3 abr 2017

Elegía. O casi.

Nos conocimos hace ya algunos años, tantos que yo acaba de nacer. Por aquel entonces él ya rondaba los 60 y llevaba alrededor de 45 años pegado a un inseparable bigote que, según decía, sólo se había quitado dos veces: una por perder una apuesta y otra por llegar borracho a casa, donde mi abuela le esperaba con unas tijeras. Para cuando se casó a los veintipocos, ya había sobrevivido a una guerra en la que le separaron de todos sus hermanos (que eran muchos) y le llevaron a Bellús, lugar al que volvió el verano pasado para comprobar que lo que entonces fue su casa, ahora era un balneario.

Hace casi 30 años que vivía con medio corazón, y le daba igual, porque aun teniendo sólo una mitad, su latido era mucho más potente que el de la mayoría. Cerrajero de profesión, conocía a la perfección lo que significaba la palabra soldadura, y de ahí que tratase de mantener vivo el vínculo entre las diferentes partes de la familia que formó. Era un hombre de honor, de esos que dan su palabra y la mantienen incluso cuando las circunstancias no acompañan.
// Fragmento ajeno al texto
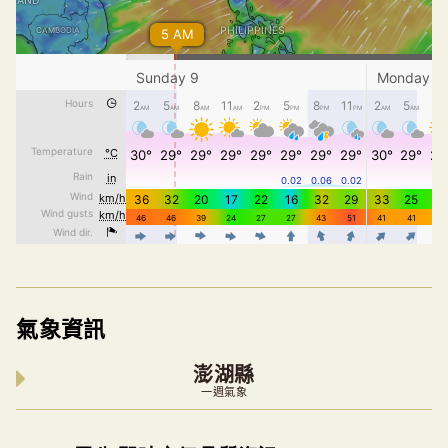
氣象資訊
澎湖縣
一週氣象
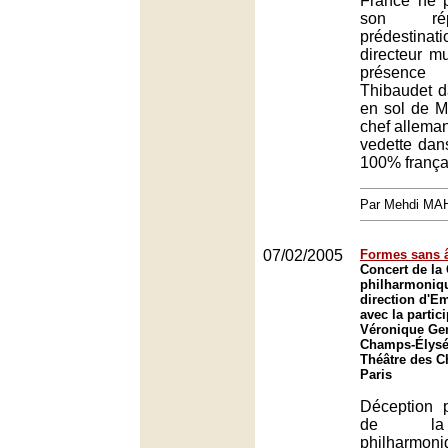
France ne p
son rép
prédestin
directeur mu
présence 
Thibaudet d
en sol de M
chef alleman
vedette da
100% frança
Par Mehdi MA
07/02/2005
Formes sans 
Concert de la
philharmoniqu
direction d'E
avec la partic
Véronique Gen
Champs-Élysée
Théâtre des 
Paris
Déception 
de la
philharm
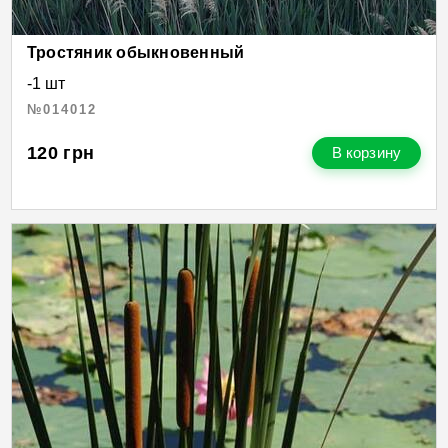
Тростяник обыкновенный
-1 шт
№014012
120
грн
В корзину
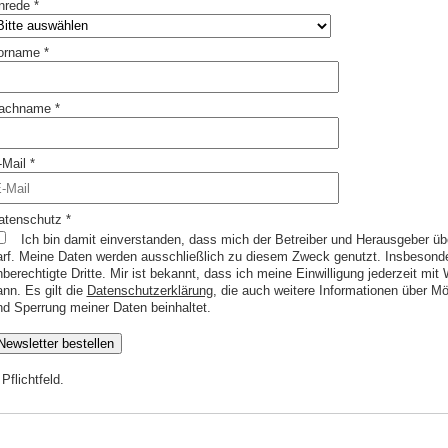
nrede
*
orname
*
achname
*
-Mail
*
atenschutz
*
Ich bin damit einverstanden, dass mich der Betreiber und Herausgeber ü
arf. Meine Daten werden ausschließlich zu diesem Zweck genutzt. Insbesonde
berechtigte Dritte. Mir ist bekannt, dass ich meine Einwilligung jederzeit mit 
ann. Es gilt die
Datenschutzerklärung
, die auch weitere Informationen über M
nd Sperrung meiner Daten beinhaltet.
 Pflichtfeld.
Supongo que no era perfecto, porque ninguno lo somos, pero jamás tuvo un pero conmigo. “Toma, para que te tomes un café” me decía siempre que me despedía de él mientras me metía 50 euros en el bolsillo.

En los últimos tiempos pasamos muchas horas juntos. Durante el verano pasado le llevaba y traía a todas partes, conduciendo yo su coche; honor del que por otra parte no gozaba casi nadie, pues sólo nos lo dejaba a unos pocos. Algunas mañanas, mientras regresábamos a casa de la compra, fantaseábamos con pasar por encima de una rotonda baja sobre la que alguien había dejado las huellas de las ruedas marcadas. Esa broma, que era tan nuestra, me la seguía haciendo incluso cuando me llamaba por Facetime de vez en cuando. Con 87 años, a once días se ha quedado de cumplir 88, tenía un iPhone 6. Los límites no existieron jamás para él, y desde hoy ya no existirán nunca, claro.
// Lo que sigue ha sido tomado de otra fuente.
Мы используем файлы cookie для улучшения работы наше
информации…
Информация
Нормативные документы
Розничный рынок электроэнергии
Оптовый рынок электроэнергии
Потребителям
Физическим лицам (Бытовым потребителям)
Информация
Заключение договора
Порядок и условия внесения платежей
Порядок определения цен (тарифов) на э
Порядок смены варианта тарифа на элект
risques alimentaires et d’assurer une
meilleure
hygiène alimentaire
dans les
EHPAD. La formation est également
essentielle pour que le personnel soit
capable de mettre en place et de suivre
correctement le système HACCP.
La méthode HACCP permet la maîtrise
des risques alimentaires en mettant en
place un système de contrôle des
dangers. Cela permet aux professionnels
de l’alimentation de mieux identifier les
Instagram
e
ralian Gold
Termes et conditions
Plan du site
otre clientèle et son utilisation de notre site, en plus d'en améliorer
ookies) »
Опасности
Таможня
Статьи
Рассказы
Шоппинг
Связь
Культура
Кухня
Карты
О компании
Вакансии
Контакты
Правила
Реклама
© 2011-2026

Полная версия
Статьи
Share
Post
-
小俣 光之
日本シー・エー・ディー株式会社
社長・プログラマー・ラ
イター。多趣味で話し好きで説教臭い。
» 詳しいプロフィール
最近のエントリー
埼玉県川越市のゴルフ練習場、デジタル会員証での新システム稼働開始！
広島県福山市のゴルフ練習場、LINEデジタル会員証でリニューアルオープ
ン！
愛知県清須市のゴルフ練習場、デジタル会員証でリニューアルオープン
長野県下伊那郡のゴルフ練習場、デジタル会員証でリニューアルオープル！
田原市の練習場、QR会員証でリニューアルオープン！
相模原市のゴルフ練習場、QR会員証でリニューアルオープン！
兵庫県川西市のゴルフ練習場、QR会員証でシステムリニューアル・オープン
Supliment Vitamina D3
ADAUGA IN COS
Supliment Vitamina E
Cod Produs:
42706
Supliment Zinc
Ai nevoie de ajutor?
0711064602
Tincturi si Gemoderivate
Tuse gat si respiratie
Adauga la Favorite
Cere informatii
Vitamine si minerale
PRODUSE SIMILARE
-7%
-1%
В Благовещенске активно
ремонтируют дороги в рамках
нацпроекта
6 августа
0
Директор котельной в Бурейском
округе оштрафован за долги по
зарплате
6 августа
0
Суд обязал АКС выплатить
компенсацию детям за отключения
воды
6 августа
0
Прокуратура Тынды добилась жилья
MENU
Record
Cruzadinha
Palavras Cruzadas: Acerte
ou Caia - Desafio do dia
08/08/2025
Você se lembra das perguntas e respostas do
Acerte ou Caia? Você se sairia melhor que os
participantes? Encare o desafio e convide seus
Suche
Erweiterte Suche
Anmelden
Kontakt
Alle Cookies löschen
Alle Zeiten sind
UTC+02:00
Sibarita hasta decir basta, gruñía la última vez que le vi en persona porque decía que la dorada tenía mucha carne, que él prefería la lubina. Aquella noche, que fue la última que pasó fuera del hospital, quedamos en que a mi regreso iríamos a celebrar su recuperación con unas gambas al lugar que más le gustaba, sitio en el que por cierto nunca he comido sin él. Hace cuatro días hablamos por última vez viéndonos la cara, antes de que todo se torciera de manera ya definitiva. Conservaba su sentido del humor intacto, y le volví a recordar nuestra cita sin saber, claro, que tendría que ser ésta un último homenaje a su recuerdo.


Anoche se apagó del todo aquel que durante tantas horas en el coche fue mi copiloto, confidente y amigo, quien primero fue mi abuelo y luego mi padrino, y más tarde, y además, mi vecino del tercero. Y a mí, que estoy tan lejos hoy de él, lo único que me preocupa es que alguien le recorte por última vez ese bigote.